Governor Andrew Cuomo on Monday sent a letter to Pfizer Chairman and CEO Albert Bourla requesting the ability to purchase COVID-19 vaccines directly from the New York City-based global pharma manufacturer.

Whether this was an honest effort to speed vaccinations to New Yorkers or a political stunt, the effort was doomed from the start – although Cuomo makes a decent case in his letter to Bourla, noting Pfizer is not bound by commitments to Operation Warp Speed, the public-private partnership that helped Massachusetts-based biotech Moderna develop and distribute its COVID vaccine, which is now being divvied by federal regulators.

That puts Pfizer “in a unique situation that could help us save lives right here in New York,” according to the governor.

Albert Bourla: No deal.

On Tuesday, however, Pfizer dashed the idea, noting the U.S. Department of Health and Human Services would have to approve any such arrangement, based on the specifics of the emergency use authorization granted to the groundbreaking vaccine by the U.S. Food and Drug Administration.

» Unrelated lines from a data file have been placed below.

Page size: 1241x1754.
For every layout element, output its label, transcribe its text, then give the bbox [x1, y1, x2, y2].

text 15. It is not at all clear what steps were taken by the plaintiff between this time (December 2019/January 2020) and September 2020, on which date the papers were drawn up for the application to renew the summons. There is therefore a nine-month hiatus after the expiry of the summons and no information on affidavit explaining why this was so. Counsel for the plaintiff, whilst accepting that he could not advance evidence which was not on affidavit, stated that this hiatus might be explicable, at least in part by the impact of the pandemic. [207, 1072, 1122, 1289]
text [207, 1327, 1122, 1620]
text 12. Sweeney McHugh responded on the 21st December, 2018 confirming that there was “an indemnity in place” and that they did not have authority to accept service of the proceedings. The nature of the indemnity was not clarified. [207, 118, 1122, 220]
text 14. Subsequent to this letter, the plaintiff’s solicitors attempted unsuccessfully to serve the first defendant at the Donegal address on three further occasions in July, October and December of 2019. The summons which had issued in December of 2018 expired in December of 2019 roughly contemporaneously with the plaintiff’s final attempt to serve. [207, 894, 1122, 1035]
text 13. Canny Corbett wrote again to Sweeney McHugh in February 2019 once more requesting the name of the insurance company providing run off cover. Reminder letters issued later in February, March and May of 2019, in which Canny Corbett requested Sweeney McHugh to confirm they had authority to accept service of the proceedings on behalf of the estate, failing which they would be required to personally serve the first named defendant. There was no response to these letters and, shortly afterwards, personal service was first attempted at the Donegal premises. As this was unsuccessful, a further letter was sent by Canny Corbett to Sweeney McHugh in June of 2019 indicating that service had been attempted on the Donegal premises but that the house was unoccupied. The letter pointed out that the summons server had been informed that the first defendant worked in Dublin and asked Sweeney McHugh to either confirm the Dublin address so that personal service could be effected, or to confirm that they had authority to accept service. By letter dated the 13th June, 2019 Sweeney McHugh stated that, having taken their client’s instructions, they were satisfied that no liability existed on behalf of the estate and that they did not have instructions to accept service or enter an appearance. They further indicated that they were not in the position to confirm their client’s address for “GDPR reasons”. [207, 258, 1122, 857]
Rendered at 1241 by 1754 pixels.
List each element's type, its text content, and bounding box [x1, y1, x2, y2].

That’s bad news for Cuomo, who butters up the home-state team and project partner BioNTech, the German biotech that helped Pfizer develop its FDA-approved vaccine, in a letter that’s part novel idea, part political therapy session.

The governor counts the vaccine among “the weapons that will finally win the war against COVID-19” and makes no bones about his mission to “dramatically increase the number of doses getting to New Yorkers.”

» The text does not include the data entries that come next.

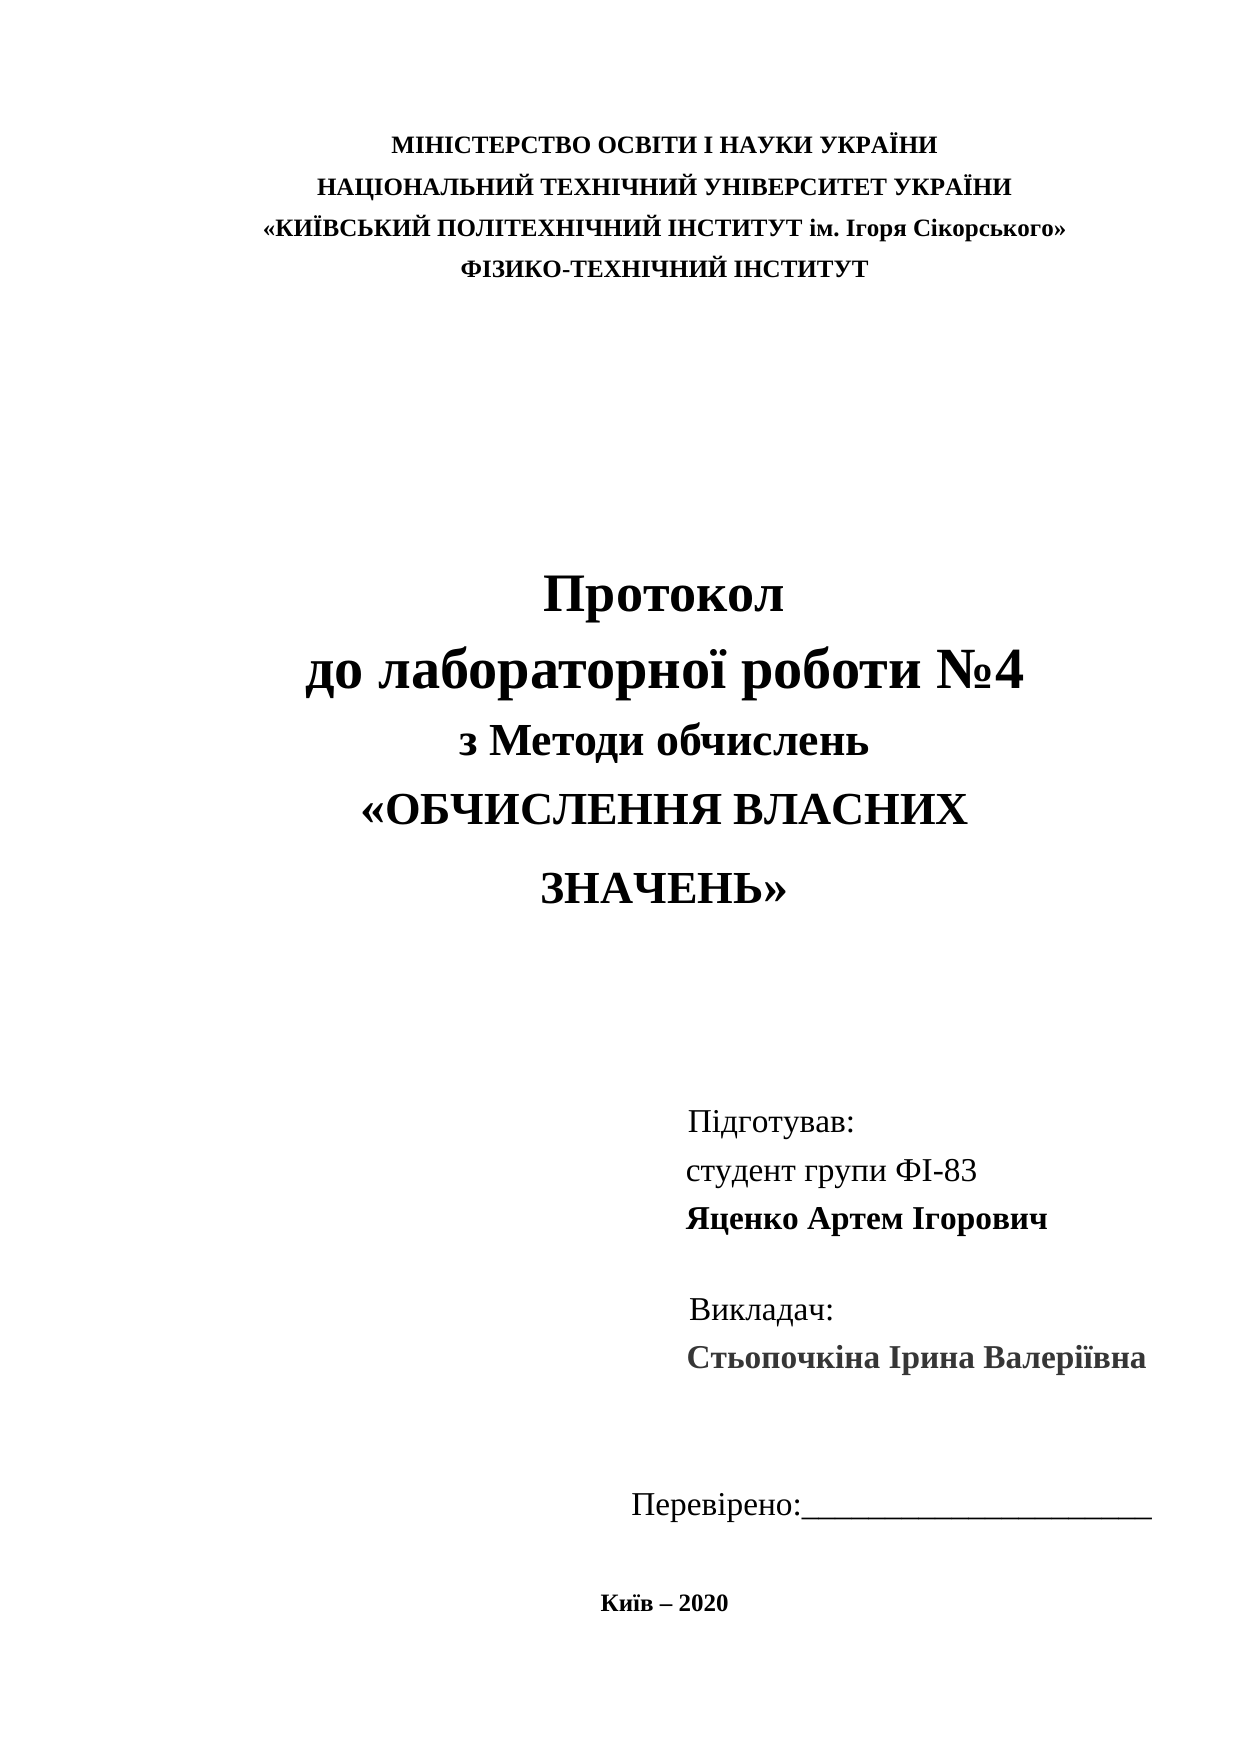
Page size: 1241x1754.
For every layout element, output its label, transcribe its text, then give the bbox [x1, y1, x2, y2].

text Підготував: [177, 1101, 1152, 1139]
text Перевірено:_____________________ [618, 1484, 1152, 1522]
text МІНІСТЕРСТВО ОСВІТИ І НАУКИ УКРАЇНИ [177, 131, 1152, 159]
text студент групи ФІ-83 [177, 1150, 1152, 1188]
text ЗНАЧЕНЬ» [177, 857, 1152, 914]
text Протокол [177, 561, 1152, 623]
text Яценко Артем Ігорович [177, 1198, 1152, 1237]
text Стьопочкіна Ірина Валеріївна [472, 1338, 1152, 1376]
text ФІЗИКО-ТЕХНІЧНИЙ ІНСТИТУТ [177, 254, 1152, 283]
text «КИЇВСЬКИЙ ПОЛІТЕХНІЧНИЙ ІНСТИТУТ ім. Ігоря Сікорського» [177, 213, 1152, 242]
list з Методи обчислень [177, 713, 1152, 766]
list до лабораторної роботи №4 [177, 633, 1152, 701]
text Викладач: [472, 1289, 1152, 1327]
text Київ – 2020 [177, 1588, 1152, 1617]
text «ОБЧИСЛЕННЯ ВЛАСНИХ [177, 778, 1152, 836]
text НАЦІОНАЛЬНИЙ ТЕХНІЧНИЙ УНІВЕРСИТЕТ УКРАЇНИ [177, 172, 1152, 200]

Neither does he mince words about the cause of New York’s dosage predicament, repeatedly lamenting a shortfall of federal supplies.

“After myself and seven other governors called on the Trump Administration to release more doses, HHS Secretary Alex Azar said that relief was on the way,” Cuomo writes. “To date, however, the federal government has not acted on that promise – in fact, New York will receive just 250,000 doses this week, 50,000 fewer than the week prior.”

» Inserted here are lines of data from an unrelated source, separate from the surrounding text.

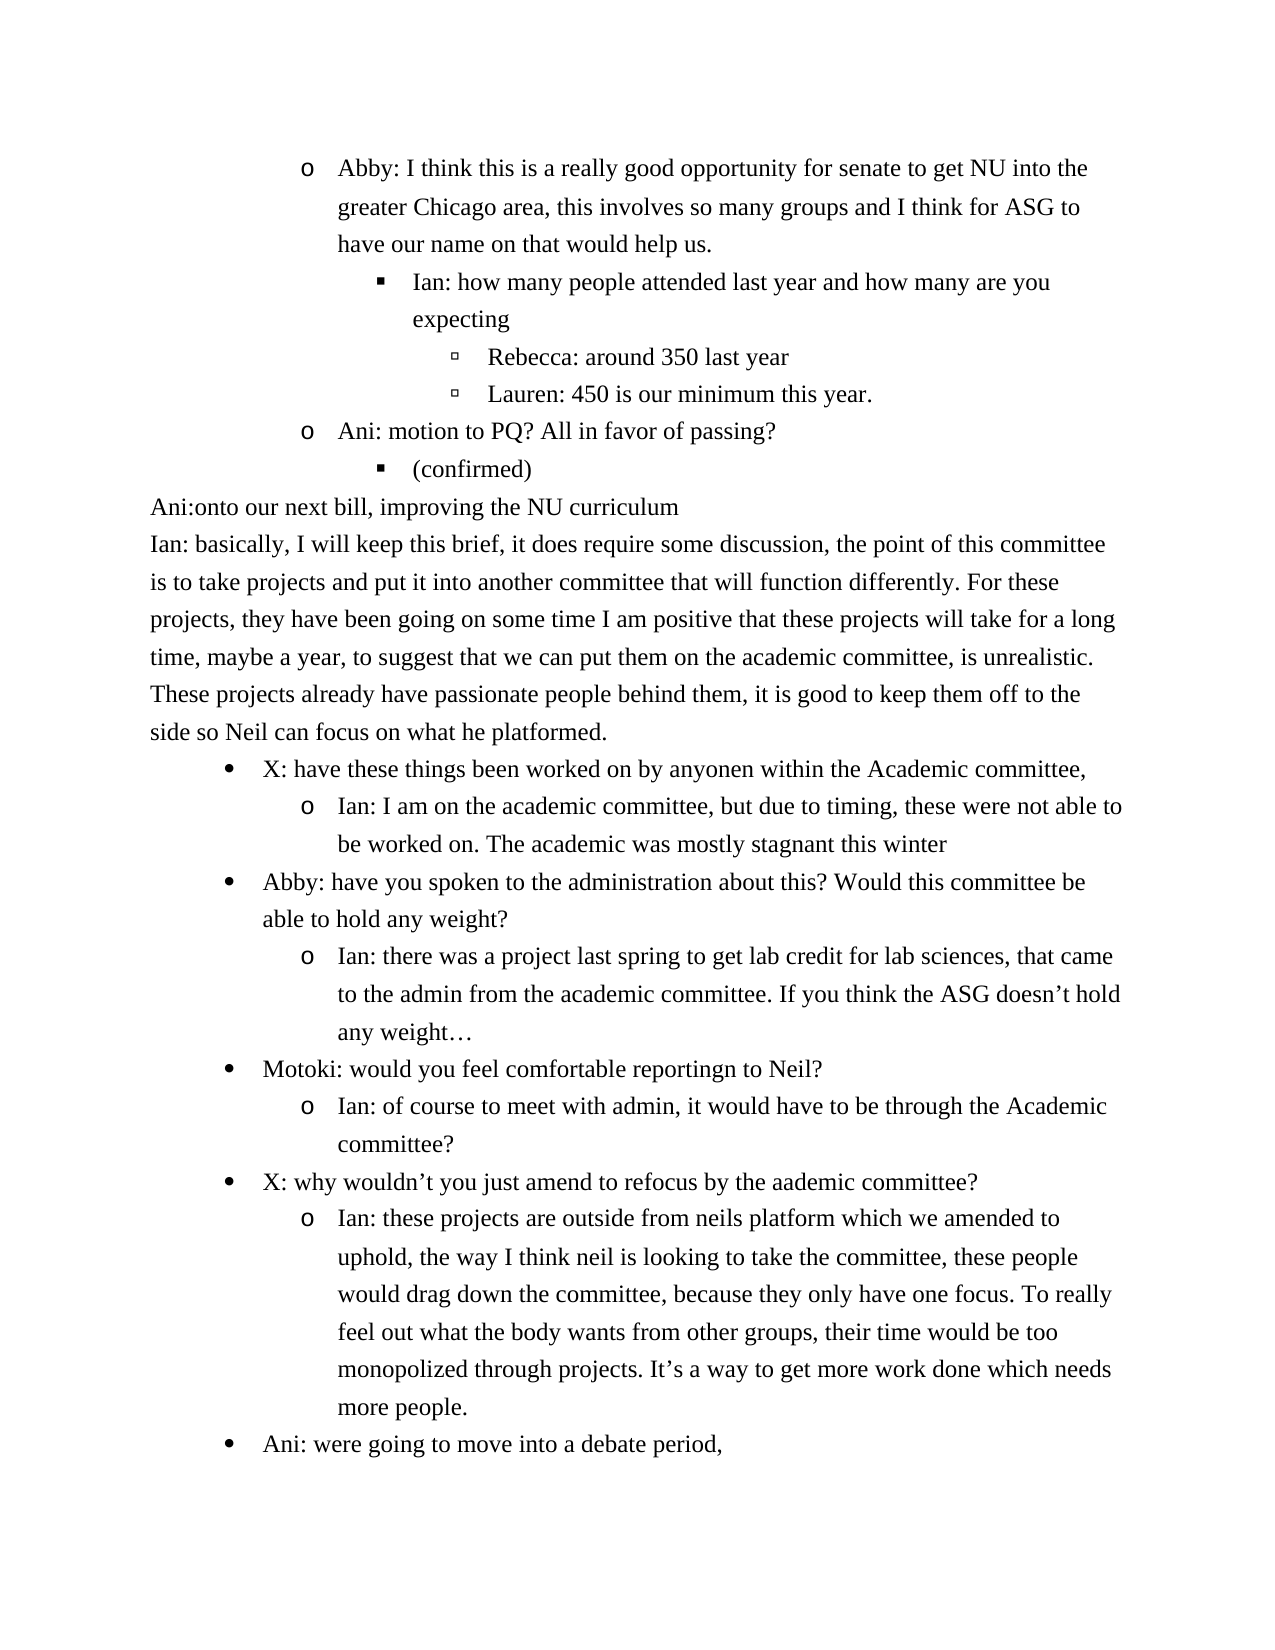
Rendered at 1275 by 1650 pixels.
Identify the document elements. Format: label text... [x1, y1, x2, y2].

text Rebecca: around 350 last year [450, 337, 1125, 375]
text Ian: I am on the academic committee, but due to timing, these were not able to be worked on. The academic was mostly stagnant this winter [300, 787, 1125, 862]
text Motoki: would you feel comfortable reportingn to Neil? [225, 1050, 1125, 1087]
text Abby: I think this is a really good opportunity for senate to get NU into the greater Chicago area, this involves so many groups and I think for ASG to have our name on that would help us. [300, 150, 1125, 262]
text Ian: how many people attended last year and how many are you expecting [375, 262, 1125, 337]
text Ani: were going to move into a debate period, [225, 1425, 1125, 1462]
text Ian: there was a project last spring to get lab credit for lab sciences, that came to the admin from the academic committee. If you think the ASG doesn’t hold any weight… [300, 937, 1125, 1050]
text Ian: of course to meet with admin, it would have to be through the Academic committee? [300, 1087, 1125, 1162]
text Ani:onto our next bill, improving the NU curriculum [150, 487, 1125, 525]
text Ani: motion to PQ? All in favor of passing? [300, 412, 1125, 450]
text X: have these things been worked on by anyonen within the Academic committee, [225, 750, 1125, 787]
text (confirmed) [375, 450, 1125, 487]
text Lauren: 450 is our minimum this year. [450, 375, 1125, 412]
text Abby: have you spoken to the administration about this? Would this committee be able to hold any weight? [225, 862, 1125, 937]
text X: why wouldn’t you just amend to refocus by the aademic committee? [225, 1162, 1125, 1200]
text Ian: basically, I will keep this brief, it does require some discussion, the point of this committee is to take projects and put it into another committee that will function differently. For these projects, they have been going on some time I am positive that these projects will take for a long time, maybe a year, to suggest that we can put them on the academic committee, is unrealistic. These projects already have passionate people behind them, it is good to keep them off to the side so Neil can focus on what he platformed. [150, 525, 1125, 750]
text Ian: these projects are outside from neils platform which we amended to uphold, the way I think neil is looking to take the committee, these people would drag down the committee, because they only have one focus. To really feel out what the body wants from other groups, their time would be too monopolized through projects. It’s a way to get more work done which needs more people. [300, 1200, 1125, 1425]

Andrew Cuomo: Worth a shot.

Meanwhile, new federal guidelines have qualified larger populations for vaccinations, increasing the eligible in New York alone from 5 million to 7 million “practically overnight,” according to the governor.

“The federal administration essentially opened up a floodgate while cutting our supply – leading to confusion, frustration and dashed hopes,” he writes.

Obtaining vaccine doses straight from Pfizer, and following the “rigorous guidance the state has established” for their prioritized distribution, would begin to close “the dosage gap created … by the outgoing federal administration” and further the New York State Department of Health’s goal of “vaccinat[ing] 70 to 90 percent of New Yorkers as soon as possible and reach herd immunity,” Cuomo writes.

The governor further decries “shifting guidance” from the U.S. Centers for Disease Control and Prevention and tells Bourla, “you no doubt understand the challenges New York and other states face.”

Pfizer’s Tuesday response makes no reference to those specific challenges. And Cuomo’s straight-to-the-source maneuvering has drawn fire from the left, with a member of President-elect Joe Biden’s COVID Advisory Board suggesting the governor’s thinking could spark a state-vs.-state bidding war for vaccine doses.

While selling directly to New York or any other state might not work, Pfizer did note its willingness to rethink current distribution models, through proper channels.

“Pfizer is open to collaborating with HHS on a distribution model that gives as many Americans as possible access to our vaccine as quickly as possible,” the company said Tuesday.